Truth, in fact, is an inseparable companion of justice and mercy. All three together are essential to building peace; each, moreover, prevents the other from being altered… Truth should not lead to revenge, but rather to reconciliation and forgiveness. Truth means telling families torn apart by pain what happened to their missing relatives. Truth means confessing what happened to minors recruited by cruel and violent people. Truth means recognizing the pain of women who are victims of violence and abuse. (227)
In this context, truth means facing the reality of past injustices, not hiding them or forgetting about them. This is a fundamental requirement for forgiveness and reconciliation. In the last article we saw the importance of objective truth, and that relativism is an obstacle to truth. In this setting, both sides of a conflict must see the objective truth of what happened, so that they can both develop a shared understanding. This requires courageous dialogue between them. As long as people are denying reality, making up their own version of the truth, or creating fantastical ideas not grounded in reality at all, reconciliation is impossible. This why, for Christians, truth is such an important concept. Truth is a prerequisite for peace, and it can be a gritty exercise to find it.
Pope Francis is addressing peace in this encyclical in terms of a peaceful society, rather than some form of personal peace. Societal peace is achieved and maintained through a process.
The path to peace does not mean making society blandly uniform, but getting people to work together, side-by-side, in pursuing goals that benefit everyone. (228)
Peace is something we must work toward – it does not appear out of thin air. Peace is not achieved by making everyone “uniform”, all thinking and acting in the same way. We respect diversity of culture, belief, and opinion. We work for peace as peers, not as the mighty and the weak, even if there are socioeconomic or power differences between people. This requires the powerful to act with humility and lift up the weaker members of society. Divisiveness and partisanship are obstacles to peace and foment conflict. The goals of peace that we pursue benefit everyone, or put another way, are for the common good. Goals that benefit one segment of society at the expense of another are not sufficient to achieve true peace. The Pope’s simple statement contains a great deal of wisdom to reflect upon!
Individual action is essential to achieving peace. “…Everyone has a fundamental role to play in a single great creative project: to write a new page of history, a page full of hope, peace and reconciliation.” (231) We each contribute to the process of establishing a peaceful society by the way we behave, how we vote, what we purchase, and how we interact with others. This exercise is an “open-ended endeavor”, an ongoing civic activity.
Peace requires a focus on the poor, and on them having equal opportunities to flourish.
Those who work for tranquil social coexistence should never forget that inequality and lack of integral human development make peace impossible. Indeed, without equal opportunities, different forms of aggression and conflict will find a fertile terrain for growth and eventually explode. (235)

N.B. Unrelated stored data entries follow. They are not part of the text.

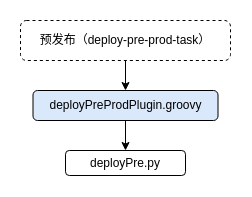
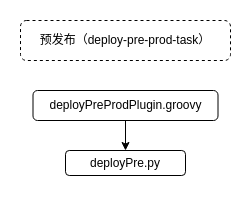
  <mxCell id="0" />
  <mxCell id="1" parent="0" />
- <mxCell id="2" value="" style="edgeStyle=orthogonalEdgeStyle;rounded=0;orthogonalLoop=1;jettySize=auto;html=1;" edge="1" parent="1" source="3" target="5"><mxGeometry relative="1" as="geometry" /></mxCell>
  <mxCell id="3" value="预发布（deploy-pre-prod-task）" style="rounded=1;whiteSpace=wrap;html=1;fontSize=12;glass=0;strokeWidth=1;shadow=0;dashed=1;" parent="1" vertex="1"><mxGeometry x="20" y="20" width="210" height="40" as="geometry" /></mxCell>
  <mxCell id="4" value="" style="edgeStyle=orthogonalEdgeStyle;rounded=0;orthogonalLoop=1;jettySize=auto;html=1;" edge="1" parent="1" source="5" target="6"><mxGeometry relative="1" as="geometry" /></mxCell>
- <mxCell id="5" value="deployPreProdPlugin.groovy" style="whiteSpace=wrap;html=1;rounded=1;shadow=0;strokeWidth=1;glass=0;fillColor=#dae8fc;" vertex="1" parent="1"><mxGeometry x="32.5" y="90" width="185" height="30" as="geometry" /></mxCell>
+ <mxCell id="5" value="deployPreProdPlugin.groovy" style="whiteSpace=wrap;html=1;rounded=1;shadow=0;strokeWidth=1;glass=0;" vertex="1" parent="1"><mxGeometry x="32.5" y="90" width="185" height="30" as="geometry" /></mxCell>
  <mxCell id="6" value="deployPre.py" style="whiteSpace=wrap;html=1;rounded=1;shadow=0;strokeWidth=1;glass=0;" vertex="1" parent="1"><mxGeometry x="65" y="150" width="120" height="25" as="geometry" /></mxCell>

We see this explosiveness every day, arising from oppression, domination, and neglect of some social group. Eventually they rebel against a system that treats them unjustly. Lasting peace requires justice for all members of society. Either we work for that justice and equality, or we are sowing the seeds of future conflict.
This is a fundamental concept that the Church has pressed continually throughout its history. It is a path of nonviolence, which Jesus preached. The opposite path is unfortunately very familiar to us: the path of violence, of might makes right, the law of the jungle, of peace through the destruction of our foes. This is why the Pope states that war has no winners – it is always a loss for humanity.
The world wants peace but doesn’t know how to get it. This reflection in Fratelli Tutti shows the path to lasting peace in society. It is built on the methods that we’ve been discussing: respect for human dignity, fraternity and friendship, dialogue, and a culture of encounter. It is possible to achieve peace in society.